A Conversation with Meg Medina, 2019 Read Brave Saint Paul Author

Meg Medina will visit Saint Paul from February 19-21, 2019 as part of Read Brave Saint Paul. Medina's book, Burn Baby Burn is the 2019 Read Brave Saint Paul fiction pick.


Saint Paul Public Library: What inspired you to write Burn Baby Burn?

Meg Medina: Sometimes we experience things when we’re young that we never forget. As writers, those memories make their way into our work, one way or another. That’s the case for Burn Baby Burn. I was 14 in 1977, a year that is larger-than-life in the collective memory of New Yorkers. It was Bonnie Bell lip gloss, disco music thumping, and women marching in the streets for equal rights. But for me, it was also watching my mother figure out how to pay the rent on a minimum wage salary. It was buildings in some neighborhoods being torched for insurance money. It was crime that was out of control everywhere you looked. And, of course, it was the daily horror of a serial killer who dubbed himself Son of Sam, prowling the streets to murder young girls and their dates.

I wanted to capture the dizzying mix of all of that violence and upheaval and to place a Latinx family in the middle of it all. It seemed to me a way to tell a slice of American history through a particular lens – the bicultural one, the immigrant one – and to shed some light on what that looked like.

SPPL: What do you hope readers of all ages take away from Burn Baby Burn?

MM: Burn Baby Burn is about a family really coming undone economically and emotionally, and about a city doing the same. But ultimately, it’s a story of finding the strength and skills to survive that kind of violence. I want readers to see Nora’s difficulties and to connect with what it really takes for her to advocate for herself and change her circumstances.

I also want young readers in particular to see that what they’re living today had roots much earlier. There are through-lines of our history: the mistrust between communities of color and the police force; the struggle for housing and good paying jobs; the impact of poverty on people’s health, including mental health; and the rage women and girls feel in the face of disparities and disrespect. I think the book creates a space to consider where have we improved and what’s still left to be done.

SPPL: What makes you a “brave” writer?

MM: I suppose I dare to name things that some people find unpalatable for kids. For example, I don’t mind drawing a violent family the way it is. And I don’t mind drawing the many ways that adults fail kids.

There are some adult critics who disagree, of course. They feel that we ought to draw more positive and uplifting stories for kids. They point out that books like mine in some ways depress kids or draw a very dour view of the world that’s unhealthy.

To that I say, sure, there are plenty of things to love about being alive on this crazy globe. But there are plenty of soul-crushing situations that young people carry around every day in secret. We can’t abandon them. We have to let those experiences get shared or they kill us. In daring to name the hard things, I try to take away the shame and make things less lonely. If my books can do that for a reader, I’ve done my work.
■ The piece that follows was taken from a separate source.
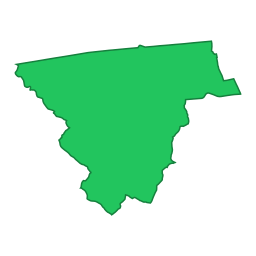 Straja, Suceava, Romania
{"feature_id": "2599482B93215952013067", "entity_name": "Straja", "entity_type": "district", "adm_level": 2, "iso_a3": "ROU", "parent_name": "Romania", "parent_adm1": "Suceava", "projection": "orthographic", "projection_center": [25.518, 47.9], "detail": "fine", "context": "isolated", "style": "filled", "palette": "green", "viewbox_px": 256, "rotation_deg": 0, "n_neighbors": 0, "source": "geoboundaries", "source_scale": "gbopen_adm2", "svg_char_len": 5684}
<svg xmlns="http://www.w3.org/2000/svg" viewBox="0 0 256 256"><path d="M236.3,84.4L233.7,78.8L230.6,79.5L226.6,80.4L223.5,80.7L223.1,79.2L222.3,76.6L221.9,75.4L221.0,73.7L218.7,68.8L218.2,66.2L217.9,65.9L217.7,64.4L217.5,62.5L216.6,57.6L217.1,57.4L216.4,54.0L214.5,54.3L213.9,53.5L213.4,53.4L213.2,52.9L212.8,51.9L211.5,51.1L211.9,46.5L211.8,43.3L211.4,41.2L193.5,42.8L183.7,43.8L175.0,44.5L167.4,45.2L166.2,45.3L159.6,45.8L153.9,46.4L145.1,47.1L140.4,45.4L139.4,45.5L137.9,47.7L127.7,48.6L117.2,49.6L113.0,50.0L109.4,50.3L96.3,51.7L88.0,52.6L79.1,54.1L64.7,56.5L54.5,58.1L21.9,63.5L16.5,64.4L17.3,64.8L18.1,65.4L18.4,65.7L18.4,65.9L18.3,66.4L18.0,67.3L17.6,68.7L17.2,69.9L16.3,71.4L15.4,72.4L15.4,73.2L15.5,73.8L15.7,74.1L16.6,75.3L17.5,76.1L18.3,76.6L18.8,76.7L20.6,76.6L20.9,76.7L21.3,76.9L22.4,78.6L23.1,79.6L23.5,80.3L23.7,81.0L23.9,81.9L24.5,85.4L24.9,86.3L26.0,87.0L26.6,87.2L27.2,87.3L27.4,87.2L27.9,87.2L28.5,87.0L29.5,86.5L30.0,86.5L30.4,86.7L30.6,87.3L30.5,88.1L30.1,89.5L30.1,89.8L30.1,90.0L30.4,90.1L31.0,89.9L31.7,89.8L32.3,90.0L33.2,89.9L34.6,90.3L35.5,91.2L36.1,92.1L36.3,93.0L36.5,94.5L37.2,96.4L38.0,97.1L39.2,97.4L42.2,98.4L42.7,99.0L42.9,100.2L43.1,101.5L43.6,102.8L44.3,104.0L46.7,107.3L48.1,108.9L49.3,109.3L51.2,109.8L53.2,110.5L54.5,111.4L53.5,112.9L53.7,113.2L54.6,113.8L55.8,115.6L56.6,116.4L57.1,116.5L58.1,116.7L59.6,117.1L61.4,117.6L62.3,118.1L63.0,118.6L63.7,119.2L64.0,119.5L64.4,119.7L65.1,119.8L65.8,120.2L66.6,120.6L66.3,121.2L66.1,121.7L66.1,122.4L66.0,122.8L66.1,123.1L66.6,124.4L67.0,125.2L67.2,125.5L67.7,126.3L68.3,126.8L68.9,127.4L69.4,127.7L69.6,127.8L69.5,128.0L68.6,128.6L68.0,129.0L67.6,129.5L67.0,129.9L66.1,130.4L65.6,130.9L65.2,131.5L64.5,132.5L64.2,132.9L64.0,133.2L64.0,133.3L63.9,133.7L63.8,133.9L63.6,134.1L63.4,134.3L63.0,134.7L62.5,134.8L62.2,135.0L61.9,135.5L61.9,136.3L61.9,137.3L61.8,137.5L61.6,137.4L61.3,137.5L61.1,138.2L60.9,138.4L60.7,138.5L60.4,138.6L60.3,138.8L60.0,139.4L59.8,139.7L59.3,139.9L59.0,140.0L59.0,140.4L59.2,140.8L59.6,141.7L59.9,142.9L60.1,144.3L60.3,145.2L60.6,145.9L61.0,146.7L61.6,147.3L62.1,147.9L63.7,149.2L64.5,149.9L66.3,151.2L67.9,152.4L69.0,153.5L69.8,154.5L70.2,155.0L70.7,155.6L72.3,156.6L73.7,157.4L74.6,158.2L75.5,159.3L77.2,160.7L78.1,161.5L80.1,163.3L81.9,164.3L83.4,164.7L84.1,164.9L84.6,165.2L84.9,165.5L86.0,166.1L86.4,166.3L87.0,166.5L87.4,166.7L87.5,167.0L87.8,168.0L88.0,168.8L89.1,170.3L89.6,170.8L89.9,171.3L90.5,172.0L90.8,172.1L90.9,172.4L90.9,172.8L89.9,173.5L89.7,174.0L89.4,174.5L88.8,176.7L88.7,176.9L88.5,177.3L87.8,178.2L87.1,179.1L86.6,179.6L86.0,180.3L85.5,180.8L85.2,180.8L84.8,180.8L83.4,180.6L82.5,181.7L82.1,182.3L81.9,182.8L81.6,183.7L81.1,187.0L81.0,187.4L80.6,188.0L80.8,188.0L81.2,188.1L81.8,188.3L82.3,188.7L83.0,189.3L83.5,189.6L84.3,190.1L85.0,190.7L85.4,191.2L85.9,192.0L86.2,192.5L87.1,194.5L87.3,195.0L87.3,195.6L87.3,196.8L87.1,198.5L87.2,198.9L88.1,199.5L88.6,199.8L89.4,200.2L90.2,200.6L90.7,200.8L91.2,200.9L92.0,201.0L93.7,201.1L94.6,201.2L95.1,201.3L95.8,201.5L96.5,201.8L97.7,202.4L98.6,203.0L99.5,203.4L100.6,204.1L101.3,204.7L101.4,204.9L102.7,206.9L103.5,207.6L104.0,208.0L104.8,209.3L105.4,210.0L106.1,210.8L107.6,212.1L109.2,212.9L109.8,213.3L110.7,213.8L111.3,214.4L111.7,214.8L111.9,214.6L113.3,213.7L113.9,213.1L114.3,212.9L115.6,211.8L116.5,210.9L117.2,210.2L117.9,209.4L118.4,208.9L118.6,208.8L119.5,208.5L119.9,208.2L120.2,207.6L120.5,206.9L120.6,205.8L120.4,205.4L120.3,205.1L120.1,204.5L120.1,204.1L120.1,203.8L120.3,203.4L120.6,203.1L121.1,202.8L122.0,202.1L122.5,201.7L122.9,201.4L123.3,200.9L123.5,200.6L124.0,200.2L124.5,199.7L124.8,199.4L124.9,199.1L125.0,198.8L125.1,198.0L125.2,197.2L125.5,196.3L125.6,194.9L126.8,195.2L127.1,195.3L127.5,195.4L128.1,195.7L128.4,195.9L128.8,196.0L129.2,196.2L129.4,196.5L129.9,197.0L130.2,197.2L131.7,198.1L132.3,198.5L132.7,198.3L133.6,197.8L134.3,197.5L134.9,197.5L135.5,197.7L136.2,198.2L137.2,198.8L138.6,199.6L140.0,200.6L140.7,200.7L141.6,201.1L142.5,201.6L143.9,202.1L144.2,202.1L145.0,202.0L146.1,202.1L146.3,202.2L146.8,202.5L150.4,203.0L151.2,202.0L151.9,200.7L153.1,197.4L155.1,192.8L156.6,190.0L156.6,189.5L156.7,187.9L156.7,186.3L156.8,185.5L157.0,185.2L157.3,185.0L158.1,184.4L158.7,183.8L160.0,182.4L161.9,180.4L162.2,179.8L162.3,179.3L162.3,178.5L162.4,177.7L162.7,176.8L162.8,176.0L162.9,175.5L162.8,174.6L162.5,173.9L162.2,173.5L162.2,173.0L162.3,172.2L162.2,171.3L162.2,170.6L162.4,170.3L163.5,169.3L165.0,168.0L165.6,167.6L166.4,167.2L167.2,167.4L167.8,165.8L169.4,164.1L171.0,163.5L172.1,163.2L173.2,163.3L173.7,162.9L174.8,162.7L175.1,162.5L174.7,162.3L174.0,162.0L172.5,161.2L171.3,160.0L171.1,159.4L170.7,158.4L170.8,157.7L171.1,156.0L171.1,155.1L171.8,153.3L172.3,150.9L172.4,149.7L172.3,149.1L171.9,146.3L171.8,144.2L171.7,143.0L171.8,142.3L171.9,141.9L172.5,140.5L173.0,138.8L173.1,138.3L172.6,137.1L173.1,136.9L174.1,136.2L174.7,135.6L175.2,134.7L175.7,134.0L176.5,133.2L177.2,132.6L177.9,131.9L178.7,130.9L179.5,129.3L179.8,127.8L180.1,126.6L180.4,126.4L182.0,126.1L183.0,126.3L183.4,126.3L186.2,124.9L187.5,124.0L188.2,123.8L188.7,121.8L188.7,120.6L188.5,119.5L188.3,118.1L188.2,118.0L187.7,117.3L187.5,116.9L187.6,116.4L187.7,115.3L187.6,114.4L187.5,114.1L187.3,114.0L186.9,113.5L186.8,112.8L186.8,111.9L186.5,111.1L185.5,109.4L184.7,108.4L184.3,107.9L184.4,107.0L184.1,105.7L184.4,105.1L184.9,104.3L185.2,103.6L185.5,101.9L185.6,99.6L201.9,98.3L202.2,98.2L202.8,97.9L203.4,97.6L204.1,96.9L205.8,94.2L206.4,93.7L207.2,93.2L207.9,93.0L208.3,93.0L209.3,93.2L211.1,93.8L213.6,94.7L217.4,96.3L219.5,96.6L221.0,96.5L227.2,95.5L232.1,94.8L234.6,94.5L237.9,94.3L240.6,94.1L240.5,93.5L238.5,89.1L237.5,86.8L236.3,84.4Z" fill="#22c55e" stroke="#15803d" stroke-width="1.5"/></svg>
So, to them [Saint Paul's youth], I say that your lives and your stories matter – and that you absolutely have power over changing the things in your lives that you don’t like.

SPPL: If you could say one thing to the youth of Saint Paul, what would it be?

MM: Saint Paul’s youth has the largest poverty rate in your state…somewhere around a third of kids under 18 live in poverty. It’s easy for kids in that situation to be so consumed with just getting by that they feel invisible and unimportant. They stop being able to imagine other circumstances for themselves. It becomes a dangerous state of mind.

So, to them, I say that your lives and your stories matter – and that you absolutely have power over changing the things in your lives that you don’t like.

SPPL: In Burn Baby Burn, Nora and her family faces the threat of eviction. How do you think this book can help people today talk about housing?

MM: Housing is a huge issue that’s threaded throughout Burn Baby Burn. There is the constant struggle of Nora’s family to make the rent on time – and all the ways Nora has to dodge the landlord when that’s not possible.

And then there is my favorite character in the novel, Stiller. She’s the head of the tenant group and is utterly fearless. She’s basically in a constant war with the building superintendent — everything from getting heat on time to making sure nobody messes with their belongings in the storage room. And you better believe she knows the precise rules on who you can evict and when.

It’s also Stiller who predicts what’s going to happen to their Queens neighborhood over time. “One day only fat cats will live here,” she tells Nora, who can’t even imagine such a thing in her dumpy neighborhood. But, sure enough, here we are in Saint Paul and elsewhere. In New York, you’ll pay a couple thousand dollars a month for a studio, if you’re lucky. And who bears the brunt? The poor and working people people.